> _Task_: Word for word, copy the records that follow.

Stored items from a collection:
▼▼▼

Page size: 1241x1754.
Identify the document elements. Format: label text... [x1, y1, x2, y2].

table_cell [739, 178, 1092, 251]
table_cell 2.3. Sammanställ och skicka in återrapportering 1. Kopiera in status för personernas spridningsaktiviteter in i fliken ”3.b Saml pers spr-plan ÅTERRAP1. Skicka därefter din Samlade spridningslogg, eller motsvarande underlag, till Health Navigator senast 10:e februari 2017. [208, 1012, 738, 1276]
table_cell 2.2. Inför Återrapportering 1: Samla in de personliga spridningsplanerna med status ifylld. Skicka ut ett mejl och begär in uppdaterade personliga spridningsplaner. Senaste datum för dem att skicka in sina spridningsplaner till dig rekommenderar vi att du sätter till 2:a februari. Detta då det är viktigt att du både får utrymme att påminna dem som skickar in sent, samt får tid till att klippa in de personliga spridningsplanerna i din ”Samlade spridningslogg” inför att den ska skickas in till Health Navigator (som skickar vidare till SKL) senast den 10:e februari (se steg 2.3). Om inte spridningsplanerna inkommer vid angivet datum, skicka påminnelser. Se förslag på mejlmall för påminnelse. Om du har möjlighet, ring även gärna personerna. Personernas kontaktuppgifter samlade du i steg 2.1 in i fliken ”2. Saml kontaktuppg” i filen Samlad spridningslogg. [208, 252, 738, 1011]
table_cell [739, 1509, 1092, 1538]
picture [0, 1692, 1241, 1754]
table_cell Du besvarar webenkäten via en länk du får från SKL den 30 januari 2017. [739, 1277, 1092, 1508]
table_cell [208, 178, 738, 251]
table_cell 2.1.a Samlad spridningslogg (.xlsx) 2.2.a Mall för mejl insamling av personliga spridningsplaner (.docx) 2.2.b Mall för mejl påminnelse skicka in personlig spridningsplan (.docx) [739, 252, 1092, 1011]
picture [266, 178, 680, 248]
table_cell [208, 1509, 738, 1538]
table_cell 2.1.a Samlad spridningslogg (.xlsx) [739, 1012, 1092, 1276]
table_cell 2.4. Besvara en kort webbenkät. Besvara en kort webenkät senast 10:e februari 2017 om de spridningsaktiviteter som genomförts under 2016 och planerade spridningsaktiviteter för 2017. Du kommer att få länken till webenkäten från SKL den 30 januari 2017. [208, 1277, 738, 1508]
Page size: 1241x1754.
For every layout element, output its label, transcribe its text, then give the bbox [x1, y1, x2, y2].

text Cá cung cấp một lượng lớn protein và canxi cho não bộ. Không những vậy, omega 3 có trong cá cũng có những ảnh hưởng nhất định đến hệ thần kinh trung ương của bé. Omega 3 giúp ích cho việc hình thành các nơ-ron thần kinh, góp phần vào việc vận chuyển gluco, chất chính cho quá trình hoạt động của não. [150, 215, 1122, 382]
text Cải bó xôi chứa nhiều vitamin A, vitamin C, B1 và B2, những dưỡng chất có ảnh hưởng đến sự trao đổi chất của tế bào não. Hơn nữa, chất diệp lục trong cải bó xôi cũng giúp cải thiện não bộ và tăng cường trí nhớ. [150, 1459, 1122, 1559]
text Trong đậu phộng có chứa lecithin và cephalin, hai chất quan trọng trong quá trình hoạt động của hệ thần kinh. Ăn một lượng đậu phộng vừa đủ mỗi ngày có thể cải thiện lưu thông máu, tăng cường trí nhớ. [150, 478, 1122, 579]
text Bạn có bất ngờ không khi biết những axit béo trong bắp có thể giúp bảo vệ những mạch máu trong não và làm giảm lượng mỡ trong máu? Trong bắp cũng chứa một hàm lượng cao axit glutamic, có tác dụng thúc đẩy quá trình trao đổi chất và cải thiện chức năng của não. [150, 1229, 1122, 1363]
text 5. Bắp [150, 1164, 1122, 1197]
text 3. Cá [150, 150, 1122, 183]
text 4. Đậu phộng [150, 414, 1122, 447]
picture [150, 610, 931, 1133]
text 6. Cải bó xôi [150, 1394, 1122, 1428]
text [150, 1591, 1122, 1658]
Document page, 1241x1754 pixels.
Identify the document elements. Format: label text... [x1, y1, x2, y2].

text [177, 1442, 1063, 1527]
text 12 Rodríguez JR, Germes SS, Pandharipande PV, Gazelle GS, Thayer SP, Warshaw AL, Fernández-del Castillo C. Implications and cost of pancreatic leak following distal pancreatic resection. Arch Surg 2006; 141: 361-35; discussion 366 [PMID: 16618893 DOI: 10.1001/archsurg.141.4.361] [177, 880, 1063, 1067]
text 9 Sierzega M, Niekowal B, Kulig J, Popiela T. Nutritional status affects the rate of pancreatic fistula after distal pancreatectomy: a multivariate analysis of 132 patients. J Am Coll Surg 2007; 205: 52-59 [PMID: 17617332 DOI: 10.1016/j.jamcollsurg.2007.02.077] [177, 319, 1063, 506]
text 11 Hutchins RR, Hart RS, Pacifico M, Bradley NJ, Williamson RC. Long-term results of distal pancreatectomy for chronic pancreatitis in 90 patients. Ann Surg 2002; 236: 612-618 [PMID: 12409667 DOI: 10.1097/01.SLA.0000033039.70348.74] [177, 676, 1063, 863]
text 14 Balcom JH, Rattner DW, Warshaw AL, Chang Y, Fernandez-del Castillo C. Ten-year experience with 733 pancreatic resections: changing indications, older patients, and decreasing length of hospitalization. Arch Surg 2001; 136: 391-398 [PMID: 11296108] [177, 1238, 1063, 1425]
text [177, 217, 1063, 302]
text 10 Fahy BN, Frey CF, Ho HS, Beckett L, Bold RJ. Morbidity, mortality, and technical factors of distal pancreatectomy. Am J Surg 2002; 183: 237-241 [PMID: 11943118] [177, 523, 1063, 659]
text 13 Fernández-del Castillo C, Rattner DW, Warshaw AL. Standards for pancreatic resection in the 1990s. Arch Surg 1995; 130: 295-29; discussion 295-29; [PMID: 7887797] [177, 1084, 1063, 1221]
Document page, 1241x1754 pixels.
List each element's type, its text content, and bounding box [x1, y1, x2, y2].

▲▲▲

> _Exercise response_:
Page size: 1241x1754.
Identify the document elements. Format: label text... [x1, y1, x2, y2].

table_cell [739, 178, 1092, 251]
table_cell 2.3. Sammanställ och skicka in återrapportering 1. Kopiera in status för personernas spridningsaktiviteter in i fliken ”3.b Saml pers spr-plan ÅTERRAP1. Skicka därefter din Samlade spridningslogg, eller motsvarande underlag, till Health Navigator senast 10:e februari 2017. [208, 1012, 738, 1276]
table_cell 2.2. Inför Återrapportering 1: Samla in de personliga spridningsplanerna med status ifylld. Skicka ut ett mejl och begär in uppdaterade personliga spridningsplaner. Senaste datum för dem att skicka in sina spridningsplaner till dig rekommenderar vi att du sätter till 2:a februari. Detta då det är viktigt att du både får utrymme att påminna dem som skickar in sent, samt får tid till att klippa in de personliga spridningsplanerna i din ”Samlade spridningslogg” inför att den ska skickas in till Health Navigator (som skickar vidare till SKL) senast den 10:e februari (se steg 2.3). Om inte spridningsplanerna inkommer vid angivet datum, skicka påminnelser. Se förslag på mejlmall för påminnelse. Om du har möjlighet, ring även gärna personerna. Personernas kontaktuppgifter samlade du i steg 2.1 in i fliken ”2. Saml kontaktuppg” i filen Samlad spridningslogg. [208, 252, 738, 1011]
table_cell [739, 1509, 1092, 1538]
picture [0, 1692, 1241, 1754]
table_cell Du besvarar webenkäten via en länk du får från SKL den 30 januari 2017. [739, 1277, 1092, 1508]
table_cell [208, 178, 738, 251]
table_cell 2.1.a Samlad spridningslogg (.xlsx) 2.2.a Mall för mejl insamling av personliga spridningsplaner (.docx) 2.2.b Mall för mejl påminnelse skicka in personlig spridningsplan (.docx) [739, 252, 1092, 1011]
picture [266, 178, 680, 248]
table_cell [208, 1509, 738, 1538]
table_cell 2.1.a Samlad spridningslogg (.xlsx) [739, 1012, 1092, 1276]
table_cell 2.4. Besvara en kort webbenkät. Besvara en kort webenkät senast 10:e februari 2017 om de spridningsaktiviteter som genomförts under 2016 och planerade spridningsaktiviteter för 2017. Du kommer att få länken till webenkäten från SKL den 30 januari 2017. [208, 1277, 738, 1508]
Page size: 1241x1754.
For every layout element, output its label, transcribe its text, then give the bbox [x1, y1, x2, y2].

text Cá cung cấp một lượng lớn protein và canxi cho não bộ. Không những vậy, omega 3 có trong cá cũng có những ảnh hưởng nhất định đến hệ thần kinh trung ương của bé. Omega 3 giúp ích cho việc hình thành các nơ-ron thần kinh, góp phần vào việc vận chuyển gluco, chất chính cho quá trình hoạt động của não. [150, 215, 1122, 382]
text Cải bó xôi chứa nhiều vitamin A, vitamin C, B1 và B2, những dưỡng chất có ảnh hưởng đến sự trao đổi chất của tế bào não. Hơn nữa, chất diệp lục trong cải bó xôi cũng giúp cải thiện não bộ và tăng cường trí nhớ. [150, 1459, 1122, 1559]
text Trong đậu phộng có chứa lecithin và cephalin, hai chất quan trọng trong quá trình hoạt động của hệ thần kinh. Ăn một lượng đậu phộng vừa đủ mỗi ngày có thể cải thiện lưu thông máu, tăng cường trí nhớ. [150, 478, 1122, 579]
text Bạn có bất ngờ không khi biết những axit béo trong bắp có thể giúp bảo vệ những mạch máu trong não và làm giảm lượng mỡ trong máu? Trong bắp cũng chứa một hàm lượng cao axit glutamic, có tác dụng thúc đẩy quá trình trao đổi chất và cải thiện chức năng của não. [150, 1229, 1122, 1363]
text 5. Bắp [150, 1164, 1122, 1197]
text 3. Cá [150, 150, 1122, 183]
text 4. Đậu phộng [150, 414, 1122, 447]
picture [150, 610, 931, 1133]
text 6. Cải bó xôi [150, 1394, 1122, 1428]
text [150, 1591, 1122, 1658]
Document page, 1241x1754 pixels.
Identify the document elements. Format: label text... [x1, y1, x2, y2].

text [177, 1442, 1063, 1527]
text 12 Rodríguez JR, Germes SS, Pandharipande PV, Gazelle GS, Thayer SP, Warshaw AL, Fernández-del Castillo C. Implications and cost of pancreatic leak following distal pancreatic resection. Arch Surg 2006; 141: 361-35; discussion 366 [PMID: 16618893 DOI: 10.1001/archsurg.141.4.361] [177, 880, 1063, 1067]
text 9 Sierzega M, Niekowal B, Kulig J, Popiela T. Nutritional status affects the rate of pancreatic fistula after distal pancreatectomy: a multivariate analysis of 132 patients. J Am Coll Surg 2007; 205: 52-59 [PMID: 17617332 DOI: 10.1016/j.jamcollsurg.2007.02.077] [177, 319, 1063, 506]
text 11 Hutchins RR, Hart RS, Pacifico M, Bradley NJ, Williamson RC. Long-term results of distal pancreatectomy for chronic pancreatitis in 90 patients. Ann Surg 2002; 236: 612-618 [PMID: 12409667 DOI: 10.1097/01.SLA.0000033039.70348.74] [177, 676, 1063, 863]
text 14 Balcom JH, Rattner DW, Warshaw AL, Chang Y, Fernandez-del Castillo C. Ten-year experience with 733 pancreatic resections: changing indications, older patients, and decreasing length of hospitalization. Arch Surg 2001; 136: 391-398 [PMID: 11296108] [177, 1238, 1063, 1425]
text [177, 217, 1063, 302]
text 10 Fahy BN, Frey CF, Ho HS, Beckett L, Bold RJ. Morbidity, mortality, and technical factors of distal pancreatectomy. Am J Surg 2002; 183: 237-241 [PMID: 11943118] [177, 523, 1063, 659]
text 13 Fernández-del Castillo C, Rattner DW, Warshaw AL. Standards for pancreatic resection in the 1990s. Arch Surg 1995; 130: 295-29; discussion 295-29; [PMID: 7887797] [177, 1084, 1063, 1221]
Document page, 1241x1754 pixels.
List each element's type, its text content, and bounding box [x1, y1, x2, y2].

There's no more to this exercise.